So, you consider yourself a smart cookie in the personal branding department, huh? You feel confident in your defined goals, you know your target demographic and you’ve subscribed to some “really informative” blogs.
So, that would be “check, check, check”, but what about the rest of your message? Did you know that what you DON’T say is as important as what you do? Branding your company is first a sensory experience. Your logo is essential, yes, but the COLORS you choose can say a lot about who you are and what you do.
Take our friend Umbrella Lady below.
What feeling does this image evoke in you?
How about this one?
Do you think this image has a different mood?
As you can see, color blatantly changes everything. Not that I think this is new information to you, faithful reader. After all, as we’ve stated, you’re a smart cookie. 😉 But the question is, how do you choose the colors that will be your potential customer base’s first impression?
Well, according to studies by “the powers that be”, color sells you before the mind even processes your company name. Renowned brander John Williams gives this a practical guide to hue for you:
Blue: Cool blue is perceived as trustworthy, dependable, fiscally responsible and secure. Strongly associated with the sky and sea, blue is serene and universally well-liked. Blue is an especially popular color with financial institutions, as its message of stability inspires trust.
Red: Red activates your pituitary gland, increasing your heart rate and causing you to breathe more rapidly. This visceral response makes red aggressive, energetic, provocative and attention-grabbing. Count on red to evoke a passionate response, albeit not always a favorable one. For example, red can represent danger or indebtedness.
Green: In general, green connotes health, freshness and serenity. However, green’s meaning varies with its many shades. Deeper greens are associated with wealth or prestige, while light greens are calming.
Yellow: In every society, yellow is associated with the sun. Thus, it communicates optimism, positivism, light and warmth. Certain shades seem to motivate and stimulate creative thought and energy. The eye sees bright yellows before any other color, making them great for point-of-purchase displays.
Purple: Purple is a color favored by creative types. With its blend of passionate red and tranquil blue, it evokes mystery, sophistication, spirituality and royalty. Lavender evokes nostalgia and sentimentality.

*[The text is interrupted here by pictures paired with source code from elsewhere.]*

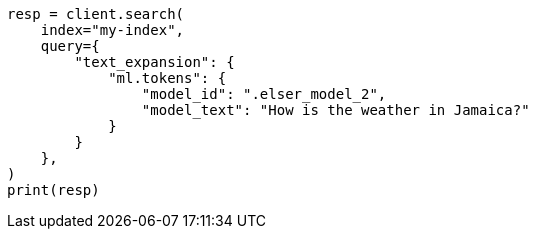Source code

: // This file is autogenerated, DO NOT EDIT
// query-dsl/text-expansion-query.asciidoc:100

[source, python]
----
resp = client.search(
    index="my-index",
    query={
        "text_expansion": {
            "ml.tokens": {
                "model_id": ".elser_model_2",
                "model_text": "How is the weather in Jamaica?"
            }
        }
    },
)
print(resp)
----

Pink: Pink’s message varies by intensity. Hot pinks convey energy, youthfulness, fun and excitement and are recommended for less expensive or trendy products for women or girls. Dusty pinks appear sentimental. Lighter pinks are more romantic.
Orange: Cheerful orange evokes exuberance, fun and vitality. With the drama of red plus the cheer of yellow, orange is viewed as gregarious and often childlike. Research indicates its lighter shades appeal to an upscale market. Peach tones work well with health care, restaurants and beauty salons.
Brown: This earthy color conveys simplicity, durability and stability. It can also elicit a negative response from consumers who relate to it as dirty. Certain shades of brown, like terracotta, can convey an upscale look. From a functional perspective, brown tends to hide dirt, making it a logical choice for some trucking and industrial companies.
Black: Black is serious, bold, powerful and classic. It creates drama and connotes sophistication. Black works well for expensive products, but can also make a product look heavy.
White: White connotes simplicity, cleanliness and purity. The human eye views white as a brilliant color, so it immediately catches the eye in signage. White is often used with infant and health-related products.
Obviously, there is some logic here. If your goal is to appeal to a female demographic, your palette should appeal to their feminine sensibilities. But just because they’re women doesn’t mean you should go pink. Think warm tones that invoke trust. Any of the above colors have a full spectrum to play with and to find the right shade. For example, blue can be a warm Caribbean shade, or a dark grey-blue corporate image. It can say, “new baby” or “futuristic robotics”. As my grandma used to say, “it’s not just what you’ve got; it’s what you do with it”.